▶ **WHAT YOU WILL DO**
Please count the lines below that contain the string "this", treating uppercase and lowercase as different. Reply with the number only.
(TASK INPUTS Opens)
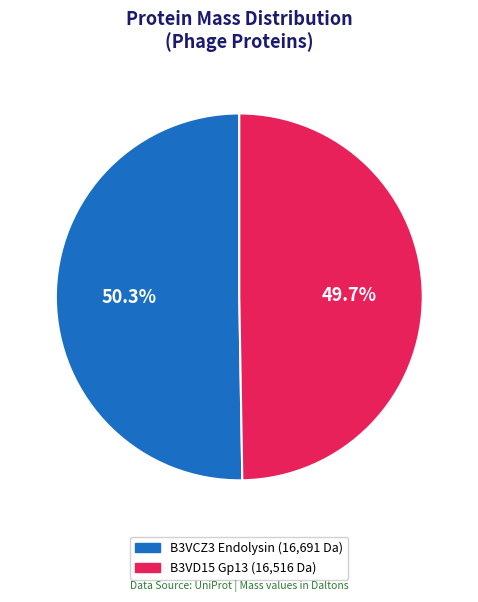

How many slices are in this pie chart?

2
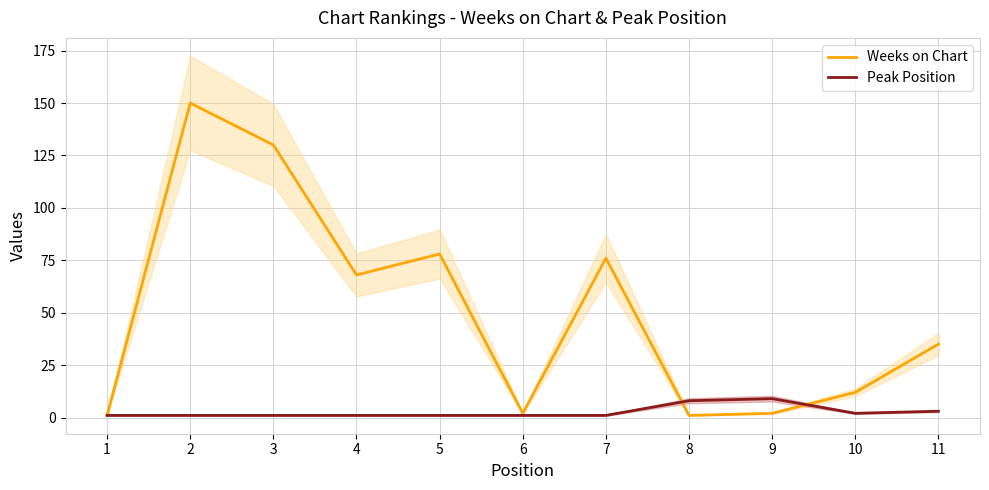

What are all the series names shown in the legend?

Weeks on Chart, Peak Position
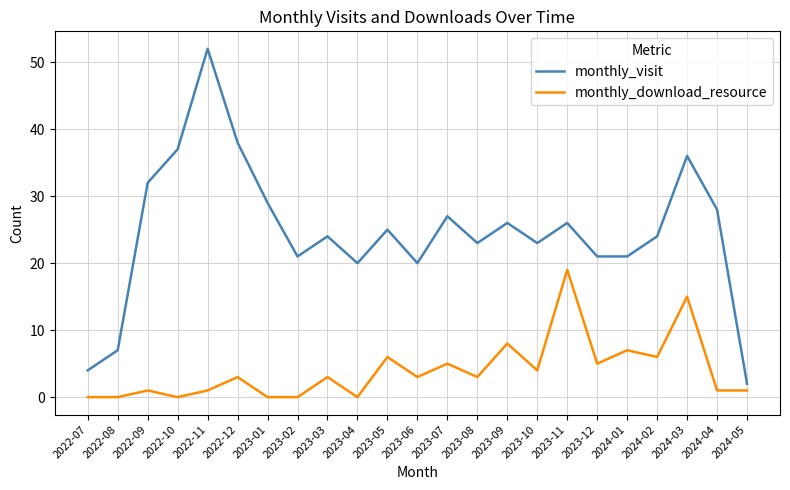

Reading left to right, list all the values displayed in this chart.

monthly_visit: 4	7	32	37	52	38	29	21	24	20	25	20	27	23	26	23	26	21	21	24	36	28	2
monthly_download_resource: 0	0	1	0	1	3	0	0	3	0	6	3	5	3	8	4	19	5	7	6	15	1	1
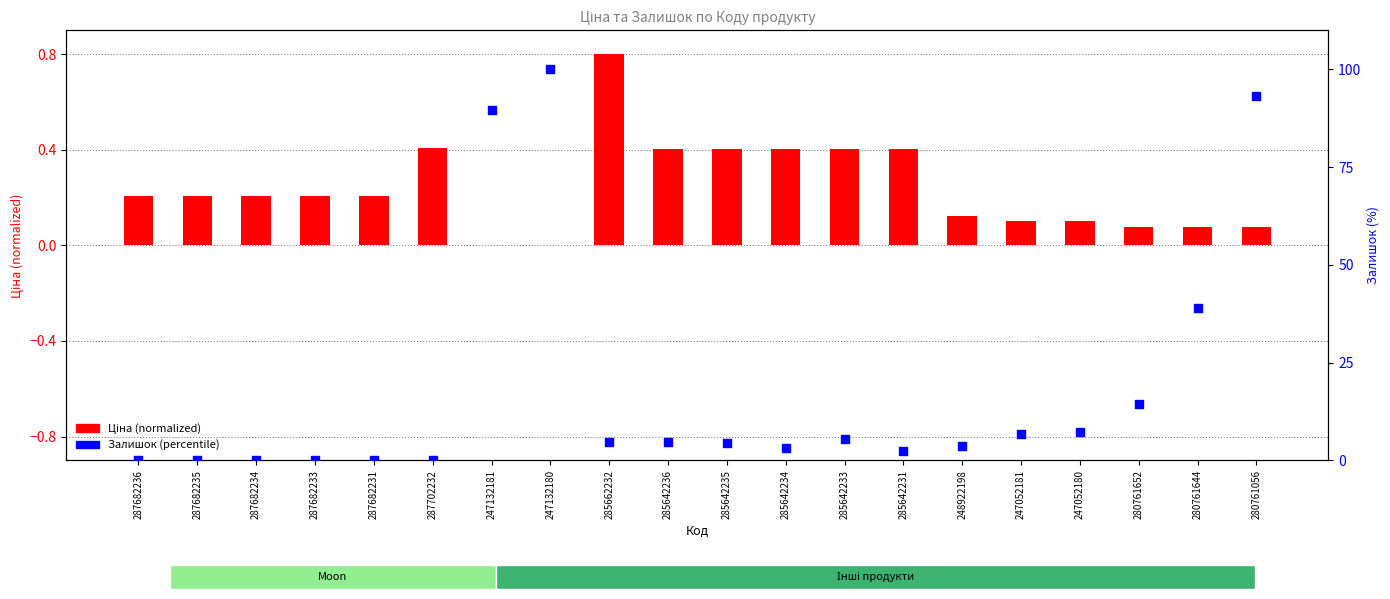

At which category is the sum across all series the highest?

247132180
(TASK INPUTS Closes)
▶ **EXPECTED ANSWER**
2